A nos amis, du Comite Invisible, 2014.
4ième de couverture : A ceux pour qui la fin d'une civilisation n'est pas la fin dumonde; A ceux qui voient l'insurrection comme une brèche, d'abord, dans le règne organisé de la bêtise, du mensonge et de la confusion; A ceux qui devinent, derrière l'épais brouillard de "la crise", un théâtre d'opérations, des manoeuvres, des stratégies - et donc la possibilité d'une contre-attaque; A ceux qui portent des coups; A ceux qui guettent le moment propice; A ceux qui cherchent des complices; A ceux qui désertent; A ceux qui tiennent bon; A ceux qui s'organisent; A ceux qui veulent construire une force révolutionnaire, révolutionnaire parce que sensible; Cette modeste contribution à l'intelligence de ce temps.

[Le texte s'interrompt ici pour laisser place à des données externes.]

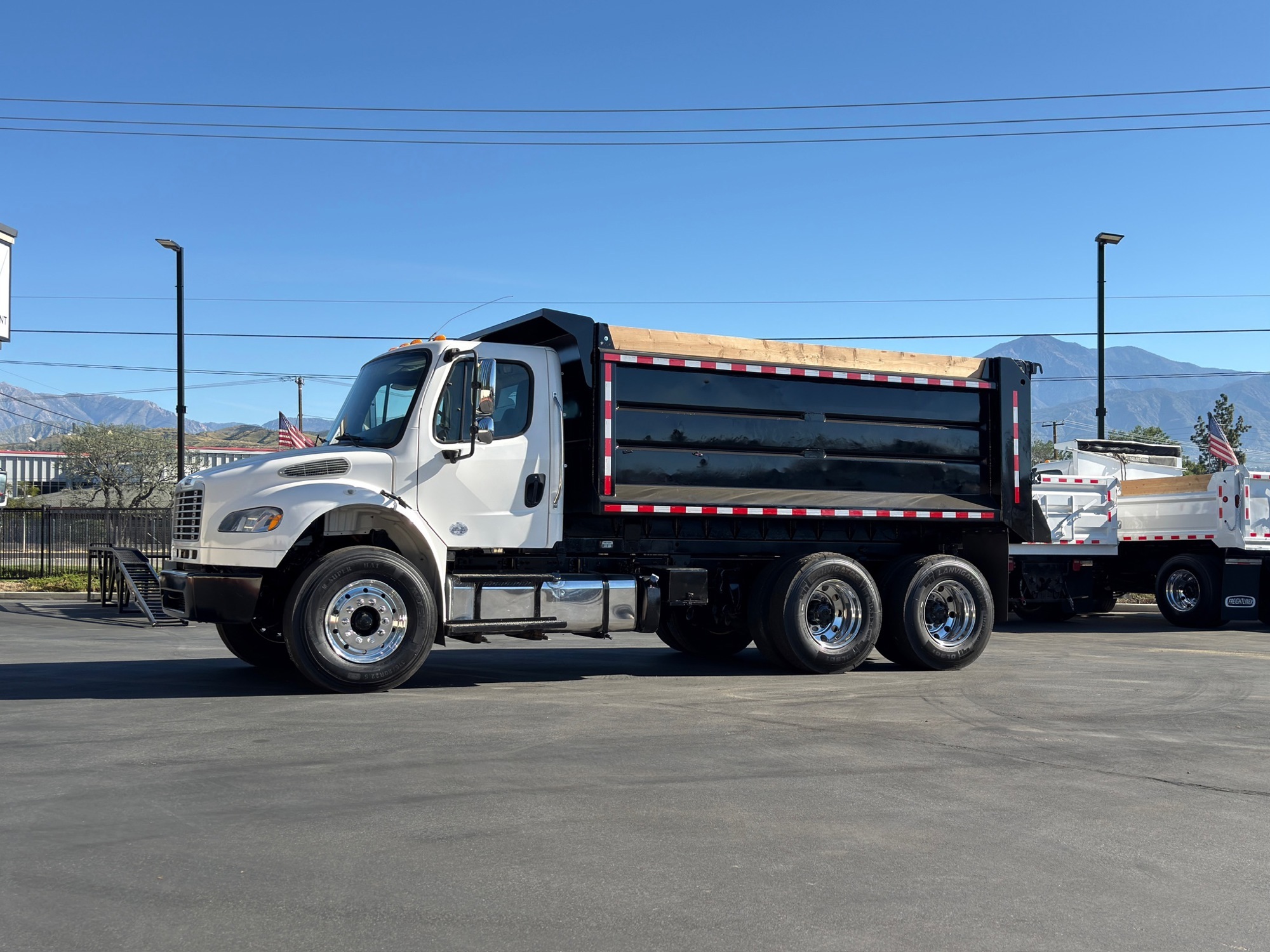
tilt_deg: +0.5
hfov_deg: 49.0
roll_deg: +0.4
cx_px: 635
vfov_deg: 37.7
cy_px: 476
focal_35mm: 38
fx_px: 1394
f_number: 1.78
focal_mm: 6.76
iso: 80
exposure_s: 1/2494
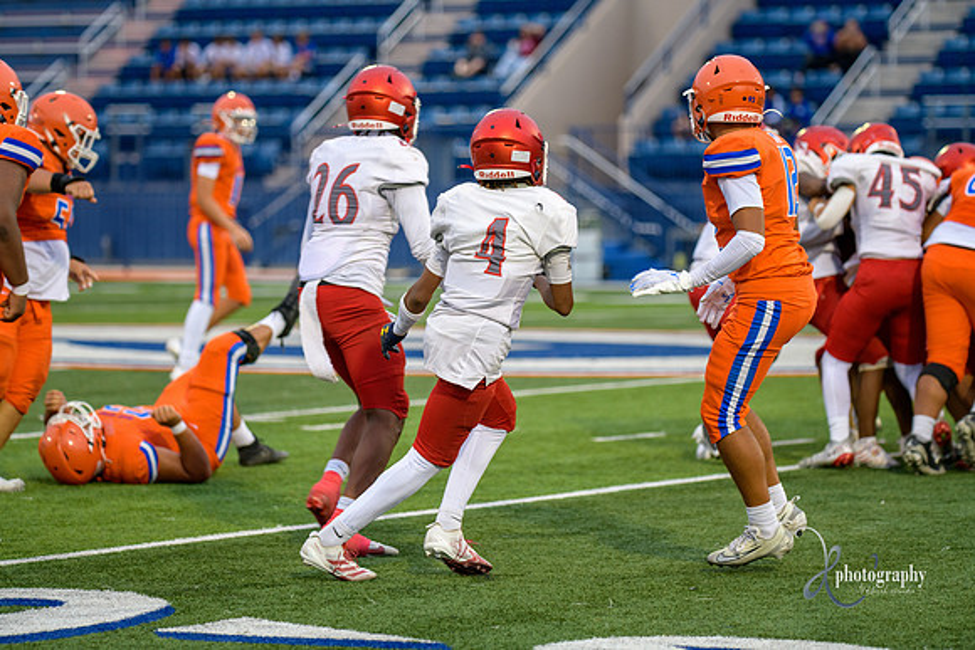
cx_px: 488
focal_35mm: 160
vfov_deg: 8.6
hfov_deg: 12.8
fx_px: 4334
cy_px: 325
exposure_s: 1/500
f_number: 2.8
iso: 640
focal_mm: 160
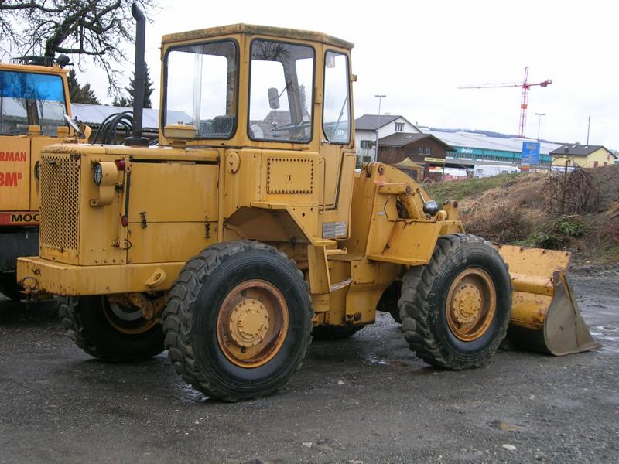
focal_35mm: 57
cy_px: 232
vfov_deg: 25.7
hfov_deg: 33.8
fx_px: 1019
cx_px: 310
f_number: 3.4
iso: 50
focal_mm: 8.6
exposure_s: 1/66.4
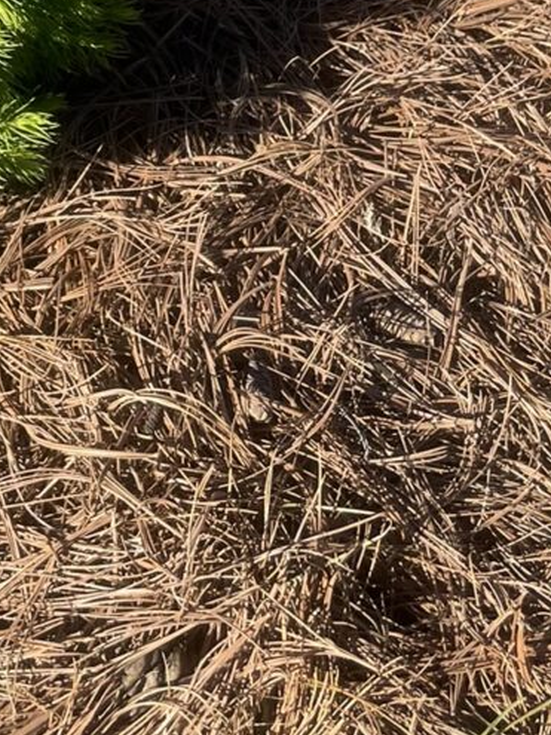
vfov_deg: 21.2
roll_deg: -11.8
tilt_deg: -41.0
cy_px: -212
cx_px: -59
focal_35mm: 84
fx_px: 1784
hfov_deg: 17.0
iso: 32
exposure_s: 1/2398
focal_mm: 4.2
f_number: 1.6
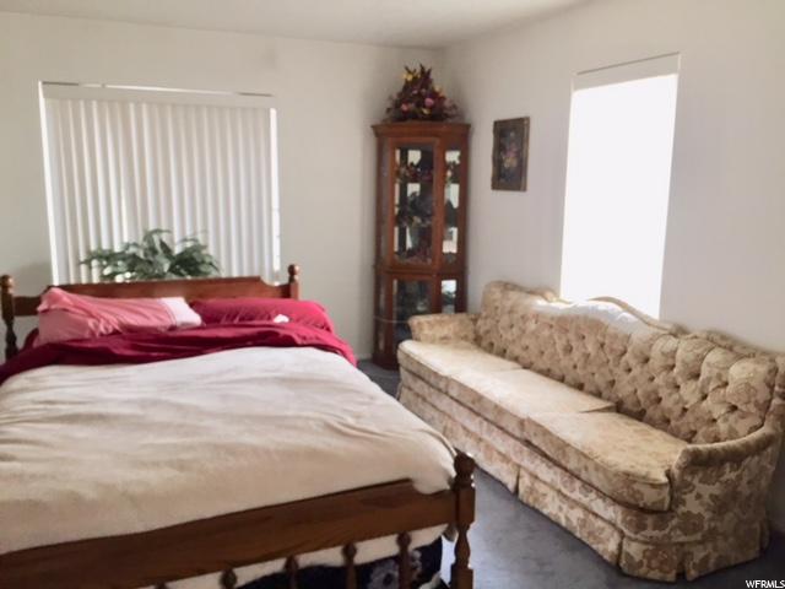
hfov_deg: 61.7
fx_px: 658
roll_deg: -0.2
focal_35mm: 29
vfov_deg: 48.2
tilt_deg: -10.6
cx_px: 392
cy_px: 294
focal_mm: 4.15
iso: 40
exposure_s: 1/30
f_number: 2.2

Extrait n°1 : Nous ne sommes pas contemporains de révoltes éparses, mais d'une unique vague mondiale de soulèvements qui communiquent entre eux imperceptiblement. D'une universelle soif de se retrouver que seule explique l'universelle séparation. D'une haine générale de la police qui dit le refus lucide de l'atomisation générale que celle-ci supervise. Partout se lit la même inquiétude, la même panique de fond, à quoi répondent les mêmes sursauts de dignité, et non d'indignation.
Extrait n°2 : L'horizon de la catastrophe est ce à partir de quoi nous sommes présentement gouvernés. Or s'il y a bien une chose vouée à rester inaccomplie, c'est la prophétie apocalyptique, qu'elle soit économique, climatique, terroriste ou nucléaire. Elle n'est énoncée que pour appeler les moyens de la conjurer, c'est-à-dire, le plus souvent, la nécessité du gouvernement. Aucune organisation, ni politique ni religieuse, ne s'est jamais avouée vaincue parce que les faits démentaient ses prophéties. Car le but de la prophétie n'est jamais d'avoir raison sur le futur, mais d'opérer sur le présent : imposer ici et maintenant l'attente, la passivité, la soumission. Non seulement il n'y a pas d'autre catastrophe à venir que celle qui est déjà là, mais il est patent que la plupart des désastres effectifs offrent une issue à notre désastre quotidien.
Extrait N°3 : Le pouvoir contemporain est de nature architecturale et impersonnelle, et non représentative et personnelle. Le pouvoir traditionnel était de nature représentative : le pape était la représentation du Christ sur terre, le roi, de Dieu, le Président, du peuple, et le Secrétaire Général du Parti, du prolétariat. Toute cette politique personnelle est morte, et c'est pourquoi les quelques tribuns qui survivent à la surface du globe amusent plus qu'ils ne gouvernent. Le personnel politique est effectivement composé de clowns de plus ou moins grand talent ; d'où la réussite foudroyante du misérable Beppe Grillo en Italie ou du sinistre Dieudonné en France. A tout prendre, eux au moins savent vous divertir. Aussi, reprocher aux politiciens de "ne pas nous représenter" ne fait qu'entretenir une nostalgie, en plus d'enfoncer une porte ouverte. Les politiciens ne sont pas là pour ça, ils sont là pour nous distraire, puisque le pouvoir est ailleurs. [...] Le pouvoir, c'est l'organisation même de ce monde, ce monde ingénié, configuré, designé. Là est le secret, et c'est qu'il n'y en a pas.